In exhibition at Brown, Wampanoag artist draws on tradition to celebrate Indigenous rights

On view at the Granoff Center for the Creative Arts, a belt made of quahog clam shells, deerskin and artificial sinew symbolizes and celebrates a United Nations resolution asserting the rights of Indigenous peoples worldwide.

PROVIDENCE, R.I. [Brown University] — An exhibition at Brown University’s Granoff Center for the Creative Arts draws compelling connections between Native artistry, Indigenous traditions and a 2007 United Nations resolution on global Indigenous peoples’ rights.

The Beads that Bought Manhattan: The United Nations Declaration on the Rights of Indigenous Peoples,” is on view and open to the public in the Granoff Center’s Cohen Gallery through Sunday, Oct. 24. It is presented by the Brown Arts Institute in collaboration with the Native American and Indigenous Studies Initiative.

The exhibition’s focal point is a belt made of deerskin, artificial sinew and wampum — cylindrical beads made from quahog clam shells — that symbolizes and celebrates the United Nations Declaration on the Rights of Indigenous Peoples (UNDRIP), adopted in 2007.

One of the belt’s creators, Hartman Deetz, said making wampum is more than an art form. It’s also a symbol of his identity and ancestral history. 

“I was about 8 or 9 years old when my grandfather first took me out to dig clams,” Deetz said. “This was a part of my summers, a part of my cultural heritage, gathering clams along the same banks as my ancestors had for thousands of years. Now, decades later, another part of my cultural heritage has come from the hard-shell quahog clam: the art of wampum.”

Deetz, a member of the Mashpee Wampanoag Tribe based in Southeastern Massachusetts, said his ancestors once used wampum as a form of currency, trading intricate shell jewelry, clothing and accessories with nearby tribes and European settlers. They would often create belts made of wampum, sinew and deerskin to symbolize inter-tribal pacts to maintain peace or share stewardship of the land.

Deetz has followed in his ancestors’ footsteps by creating a wampum belt that features 46 beads to represent UNDRIP’s 46 articles, framing the declaration as a modern-day “treaty” between nations. He created the belt alongside several Indigenous apprentices in the Northeast and Michelle Cook, an Indigenous human rights lawyer and member of the Diné tribe.

Cook and Deetz also worked together to create informational panels for the exhibition that provide background on UNDRIP, wampum and Deetz himself.

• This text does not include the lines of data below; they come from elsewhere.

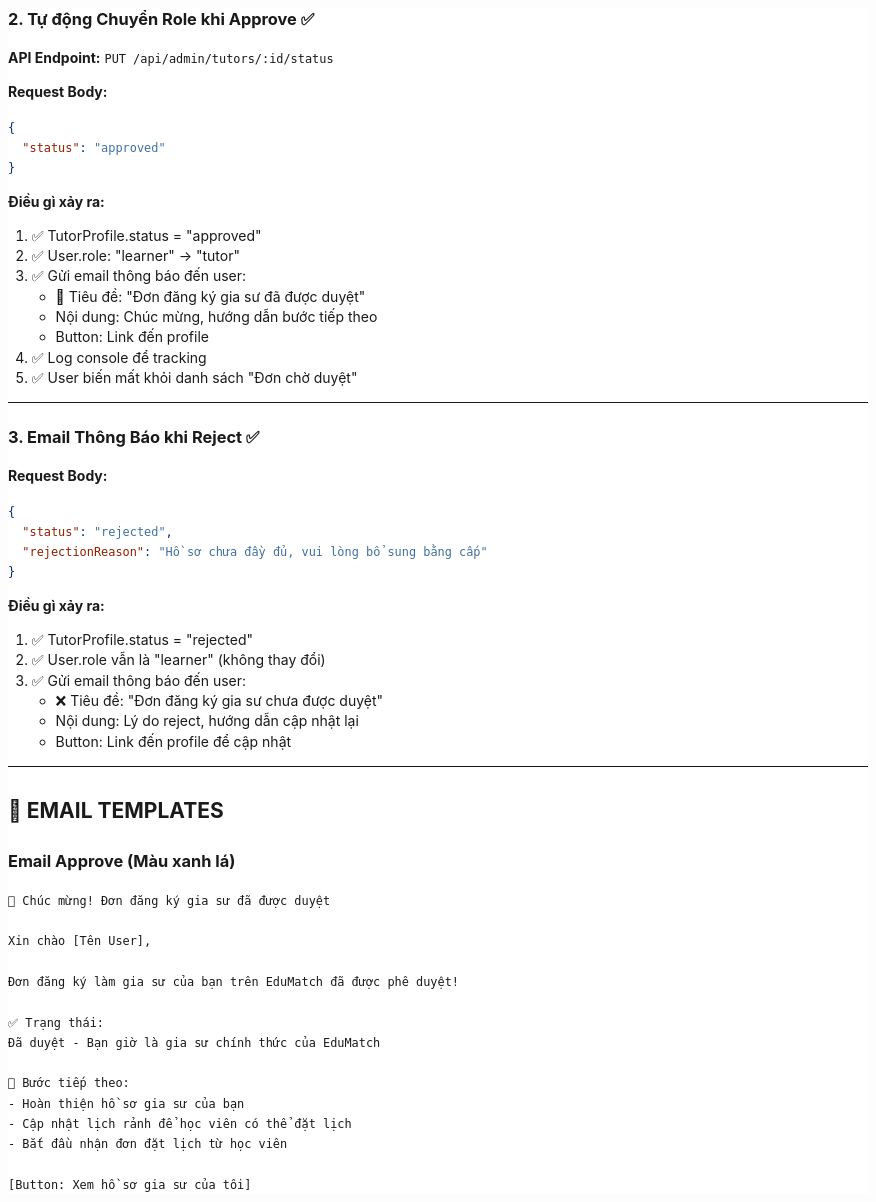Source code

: 
### 2. **Tự động Chuyển Role khi Approve** ✅

**API Endpoint:** `PUT /api/admin/tutors/:id/status`

**Request Body:**
```json
{
  "status": "approved"
}
```

**Điều gì xảy ra:**
1. ✅ TutorProfile.status = "approved"
2. ✅ User.role: "learner" → "tutor"
3. ✅ Gửi email thông báo đến user:
   - 🎉 Tiêu đề: "Đơn đăng ký gia sư đã được duyệt"
   - Nội dung: Chúc mừng, hướng dẫn bước tiếp theo
   - Button: Link đến profile
4. ✅ Log console để tracking
5. ✅ User biến mất khỏi danh sách "Đơn chờ duyệt"

---

### 3. **Email Thông Báo khi Reject** ✅

**Request Body:**
```json
{
  "status": "rejected",
  "rejectionReason": "Hồ sơ chưa đầy đủ, vui lòng bổ sung bằng cấp"
}
```

**Điều gì xảy ra:**
1. ✅ TutorProfile.status = "rejected"
2. ✅ User.role vẫn là "learner" (không thay đổi)
3. ✅ Gửi email thông báo đến user:
   - ❌ Tiêu đề: "Đơn đăng ký gia sư chưa được duyệt"
   - Nội dung: Lý do reject, hướng dẫn cập nhật lại
   - Button: Link đến profile để cập nhật

---

## 📧 EMAIL TEMPLATES

### **Email Approve (Màu xanh lá)**
```
🎉 Chúc mừng! Đơn đăng ký gia sư đã được duyệt

Xin chào [Tên User],

Đơn đăng ký làm gia sư của bạn trên EduMatch đã được phê duyệt!

✅ Trạng thái:
Đã duyệt - Bạn giờ là gia sư chính thức của EduMatch

🚀 Bước tiếp theo:
- Hoàn thiện hồ sơ gia sư của bạn
- Cập nhật lịch rảnh để học viên có thể đặt lịch
- Bắt đầu nhận đơn đặt lịch từ học viên

[Button: Xem hồ sơ gia sư của tôi]
```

Cook said Deetz’s wampum belt helps draw attention to Indigenous peoples’ ongoing fight for equal rights in the U.S. and abroad.

“Indigenous peoples in the U.S. are still unable to say no to development and extraction projects that occur within the traditional and ancestral territories they use and occupy,” Cook said. “We need to pressure decision-makers and financial institutions to make real their human rights rhetoric and protect the human rights and cultural survival of Indigenous peoples.”

The exhibition is free, open to the public and on view through Sunday, Oct. 24, at the Granoff Center’s Cohen Gallery at 154 Angell St in Providence. The gallery is open Monday through Friday from 8:30 a.m. to 10 p.m., Saturdays from noon to 6 p.m. and Sundays from noon to 8 p.m. The gallery will be closed on Monday, Oct. 11, in observance of Indigenous Peoples’ Day.

Deetz and Cook will lead a free public conversation on the exhibition on Tuesday, Oct. 12, at 6 p.m. in the Granoff Center’s Martinos Auditorium. A reception in the Cohen Gallery will follow.

“The Beads that Bought Manhattan” marks one of several Brown-hosted fall events and programs focused on Indigenous peoples.

  • On Wednesday, Oct. 13, Brown’s Native American and Indigenous Studies Initiative, School of Public Health and Warren Alpert Medical School will host a discussion on mental health in Native American communities.
  • On Thursday, Oct. 14, the Haffenreffer Museum of Anthropology will screen “The Search for Anasazi,” a satirical film on archaeologist-Native relationships, and host a discussion with the producers.
  • The John Nicholas Brown Center for Public Humanities and Cultural Heritage will hold a virtual conversation on teaching K-12 students about Native American culture and history on Tuesday, Oct. 19.
  • On Thursday, Oct. 21, “Native Providence” author Patricia Rubertone will share key insights from her book chronicling the stories of Native people who have stayed in, left and returned to Providence.
  • And on Tuesday, Nov. 5, the Institute at Brown for Environment and Society will present a conversation on Indigenous approaches to narrating climate change with environmental justice scholar Kyle Whyte.

Since 2016 — following demonstrations a year earlier by Native Americans at Brown and a subsequent vote by the Brown faculty to modify the academic calendar — the University has formally recognized the second Monday in October as Indigenous Peoples’ Day.